[Page images and extracted text]
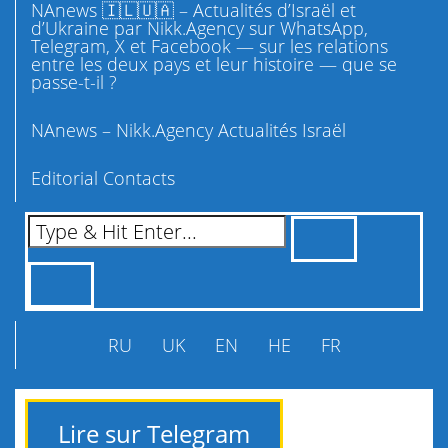
NAnews 🇮🇱🇺🇦 – Actualités d’Israël et
d’Ukraine par Nikk.Agency sur WhatsApp,
Telegram, X et Facebook — sur les relations
entre les deux pays et leur histoire — que se
passe-t-il ?
NAnews – Nikk.Agency Actualités Israël
Editorial Contacts
RU
UK
EN
HE
FR
Lire sur Telegram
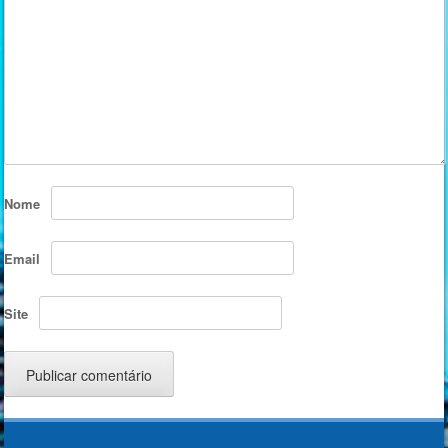
Nome
Email
Site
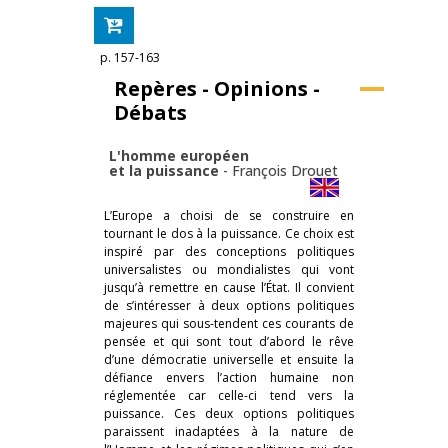
p. 157-163
Repères - Opinions -
Débats
L'homme européen
et la puissance
-
François Drouet
L’Europe a choisi de se construire en
tournant le dos à la puissance. Ce choix est
inspiré par des conceptions politiques
universalistes ou mondialistes qui vont
jusqu’à remettre en cause l’État. Il convient
de s’intéresser à deux options politiques
majeures qui sous-tendent ces courants de
pensée et qui sont tout d’abord le rêve
d’une démocratie universelle et ensuite la
défiance envers l’action humaine non
réglementée car celle-ci tend vers la
puissance. Ces deux options politiques
paraissent inadaptées à la nature de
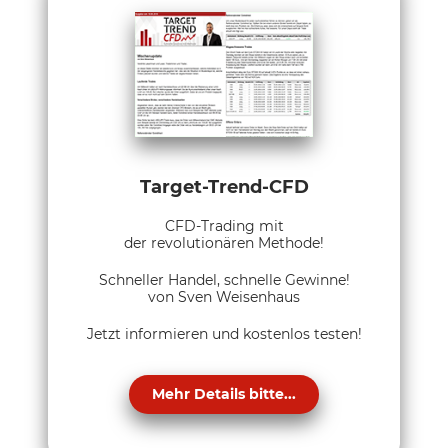
Target-Trend-CFD
CFD-Trading mit
der revolutionären Methode!
Schneller Handel, schnelle Gewinne!
von Sven Weisenhaus
Jetzt informieren und kostenlos testen!
Mehr Details bitte...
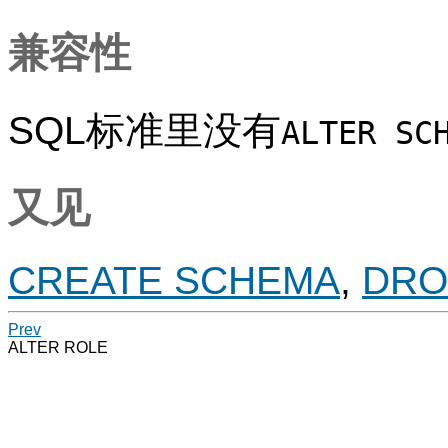
兼容性
SQL标准里没有
ALTER SC
又见
CREATE SCHEMA
,
DRO
Prev
ALTER ROLE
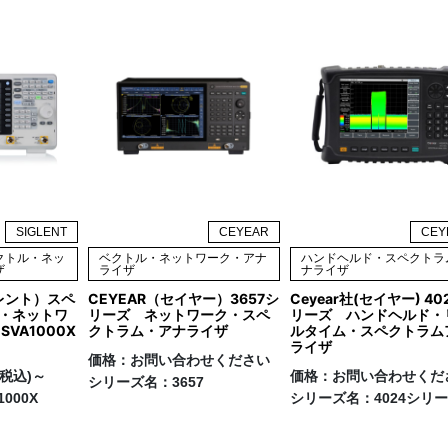
SIGLENT
CEYEAR
CEY
クトル・ネッ
ベクトル・ネットワーク・アナ
ハンドヘルド・スペクトラ
ザ
ライザ
ナライザ
グレント）スペ
CEYEAR（セイヤー）3657シ
Ceyear社(セイヤー) 40
・ネットワ
リーズ ネットワーク・スペ
リーズ ハンドヘルド・
VA1000X
クトラム・アナライザ
ルタイム・スペクトラム
ライザ
価格：
お問い合わせください
円(税込)～
価格：
お問い合わせくだ
シリーズ名：
3657
1000X
シリーズ名：
4024シリ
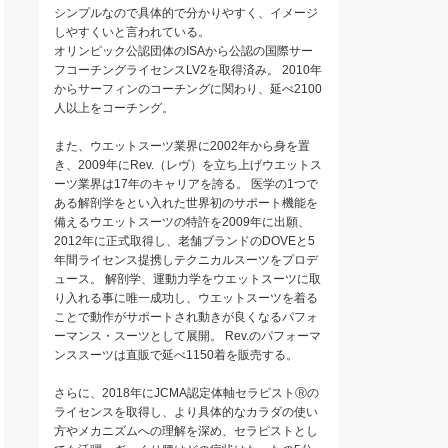
シンプルなので具体的で分かりやすく、イメージ
しやすくいと言われている。
オリンピック公認団体のISAから公認の国際サー
フコーチングライセンスLV2を取得済み。 2010年
からサーフィンのコーチングに関わり、延べ2100
人以上をコーチング。
また、ウエットスーツ業界に2002年から身を置
き、2009年にRev.（レヴ）を立ち上げウエットス
ーツ業界は17年のキャリアを誇る。 医学の1つで
ある解剖学をとい入れた世界初のサポート機能を
備えるウエットスーツの特許を2009年に出願、
2012年に正式取得し、老舗ブランドのDOVEと5
年間ライセンス提携しテクニカルスーツをプロデ
ュース。 解剖学、運動力学をウエットスーツに取
り入れる事に唯一成功し、ウエットスーツを着る
ことで動作がサポートされ動きが良くなるパフォ
ーマンス・スーツとして展開。 Rev.のパフォーマ
ンススーツは直販で延べ1150着を販売する。
さらに、2018年にJCMA認定体軸セラピストⓇの
ライセンスを取得し、より具体的なカラダの使い
方やメカニズムへの理解を深め、セラピストとし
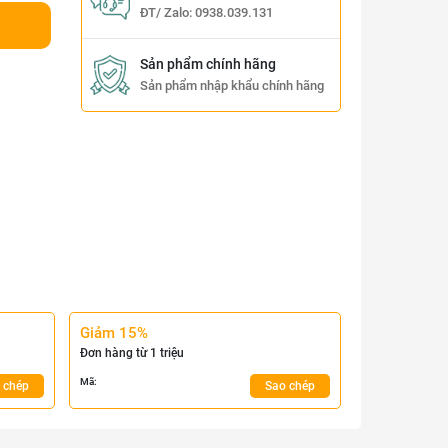
ĐT/ Zalo:
0938.039.131
Sản phẩm chính hãng
Sản phẩm nhập khẩu chính hãng
Giảm 15%
Đơn hàng từ 1 triệu
Mã:
 chép
Sao chép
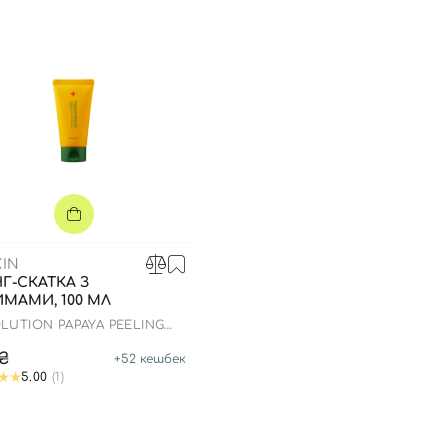
IN
НГ-СКАТКА З
МАМИ, 100 МЛ
OLUTION PAPAYA PEELING
6₴
+
52
кешбек
5.00
(1)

» **TASK PROMPT**
Note each line above that contains "Actualités" and copy it out.

» **REPLY TO THE TASK**
NAnews 🇮🇱🇺🇦 – Actualités d’Israël et
NAnews – Nikk.Agency Actualités Israël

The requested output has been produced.